Non è detto che un ferro arrugginito non possa ritornare all’antico splendore con un po’ di impegno. La ruggine non è altro che un processo di ossidazione del ferro a contatto con l’acqua e l’ossigeno: l’esposizione a questi elementi porta a una vera e propria corrosione del metallo, con la formazione delle tipiche aree ruvide brune e rossastre. Esteticamente molto fastidiosa perché rimanda all’idea del vecchio e del rovinato, questo composto spontaneo non è una condanna definitiva per abiti, strumenti di lavoro, oggetti d’arredamento, ringhiere e cancelli.

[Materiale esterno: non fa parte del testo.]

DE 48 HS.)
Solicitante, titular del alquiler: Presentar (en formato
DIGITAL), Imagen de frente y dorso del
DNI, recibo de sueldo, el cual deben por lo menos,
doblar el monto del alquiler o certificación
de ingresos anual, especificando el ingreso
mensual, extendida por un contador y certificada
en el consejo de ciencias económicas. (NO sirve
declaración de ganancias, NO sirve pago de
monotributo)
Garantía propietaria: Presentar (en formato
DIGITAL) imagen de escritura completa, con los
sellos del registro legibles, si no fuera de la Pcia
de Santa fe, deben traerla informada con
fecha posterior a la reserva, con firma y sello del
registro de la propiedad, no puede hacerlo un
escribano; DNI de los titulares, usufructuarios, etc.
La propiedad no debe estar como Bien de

L’universo dei rimedi naturali e della saggezza popolare da sempre sfrutta utili alleati non solo per eliminare la ruggine, ma anche per evitare si riformi nel tempo. Il tutto, senza dover ricorrere solventi chimici o vernici poco amiche dell’ambiente. Prima di procedere, però, una precauzione: ci si armi di guanti. Non tanto per la leggenda del tetano – il batterio non vive di per sé nella ruggine, bensì nel terreno e nelle feci di animale, di conseguenza il vecchio candelabro della nonna conservato in una scatola non porrà alcun rischio – quanto perché ci si sporca facilmente.

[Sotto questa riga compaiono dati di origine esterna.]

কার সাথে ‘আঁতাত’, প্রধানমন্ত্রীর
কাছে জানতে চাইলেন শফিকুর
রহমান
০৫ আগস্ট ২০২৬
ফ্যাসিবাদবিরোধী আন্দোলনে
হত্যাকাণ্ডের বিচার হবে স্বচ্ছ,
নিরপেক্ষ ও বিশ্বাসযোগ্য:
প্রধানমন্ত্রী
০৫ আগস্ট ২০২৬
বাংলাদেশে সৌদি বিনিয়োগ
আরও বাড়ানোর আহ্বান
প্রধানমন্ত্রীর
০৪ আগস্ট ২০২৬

Macchie di ruggine sui vestiti

Può capitare che la ruggine macchi camicie, jeans o qualsiasi altro indumento preveda degli inserti in metallo. Sul tessuto si forma una macchia sul rossastro e nemmeno il lavaggio alle alte temperature ne rimuove l’alone. Un valido alleato arriva però dal sale, così come anche dal limone. Si spruzzi del succo di limone direttamente sulla macchia e lo si lasci riposare per diverse ore: i suoi acidi, infatti, scioglieranno l’ossidazione. Dopodiché si tamponi il tutto con il sale grosso che, grazie al processo di osmosi, assorbirà il succo e con esso i detriti del ferro. Basterà quindi un normale ciclo di lavaggio per rimuovere completamente gli altri residui.

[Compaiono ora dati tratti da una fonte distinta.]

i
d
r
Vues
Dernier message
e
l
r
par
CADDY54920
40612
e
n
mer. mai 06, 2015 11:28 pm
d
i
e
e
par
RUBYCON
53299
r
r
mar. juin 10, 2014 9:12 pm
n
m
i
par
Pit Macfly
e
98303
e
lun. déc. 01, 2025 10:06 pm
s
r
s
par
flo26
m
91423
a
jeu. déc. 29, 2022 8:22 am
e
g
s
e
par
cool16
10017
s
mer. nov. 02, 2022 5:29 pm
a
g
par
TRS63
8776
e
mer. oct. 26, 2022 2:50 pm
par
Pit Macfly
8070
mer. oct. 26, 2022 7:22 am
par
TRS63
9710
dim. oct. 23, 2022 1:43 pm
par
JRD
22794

Cancelli e inferiate arrugginite

Cancello arrugginito

Old Metal Fence via Shutterstock

Vi sono molti strumenti da esterno in ferro ereditati dal passato, quando questo metallo era la principale fonte per le costruzioni. E conservano tutto quel sapore un po’ vintage, soprattutto se di inizio ‘900, con meravigliosi decori e dettagli estremamente curati. Rimanendo all’aria aperta e sotto scacco degli agenti atmosferici, però, questi oggetti si arrugginiscono molto facilmente: si pensi, ad esempio, a cancelli o inferiate di grandi dimensioni. La rimozione è essenzialmente meccanica: con uno strumento abrasivo, si va a rimuovere lo strato di ruggine fino a rivelarne l’antico splendore sottostante. Per farlo, però, ci si può aiutare con del bicarbonato di sodio: si realizzi una crema morbida mescolando una soluzione al 70% polvere e al 30% acqua, dopodiché la si stenda sull’oggetto da pulire e lo si lasci in azione per qualche minuto. A questo punto, con una spazzola per il ferro o della carta vetrata lievemente abrasiva, si rimuovano le corrosioni in eccesso applicando una leggera pressione. Terminata l’operazione, può essere una buona idea riverniciare ringhiere e cancelli per evitare che la ruggine si riformi. Se non si volesse perdere il tipico effetto ottico del ferro, in commercio esistono numerose vernici trasparenti, da utilizzare semplicemente come protezione.

Piccoli oggetti domestici

Se si volesse recuperare un vecchio oggetto posseduto in casa, purché dalle piccole dimensioni come un posacenere o una cornice per fotografie, si può ricorrere al sempre valido aceto. Basterà immergere l’oggetto in un contenitore ricolmo di aceto di vino e attendere una mezza giornata, oppure una notte intera. L’azione acida del liquido favorirà la rimozione delle ossidazioni, basterà quindi un rapido risciacquo per terminare l’operazione. Per evitare che la ruggine si ripresenti nel tempo, poi, sarà sufficiente strofinare una cipolla sull’oggetto o ricoprirlo con un lieve strato di cera d’api semi-trasparente.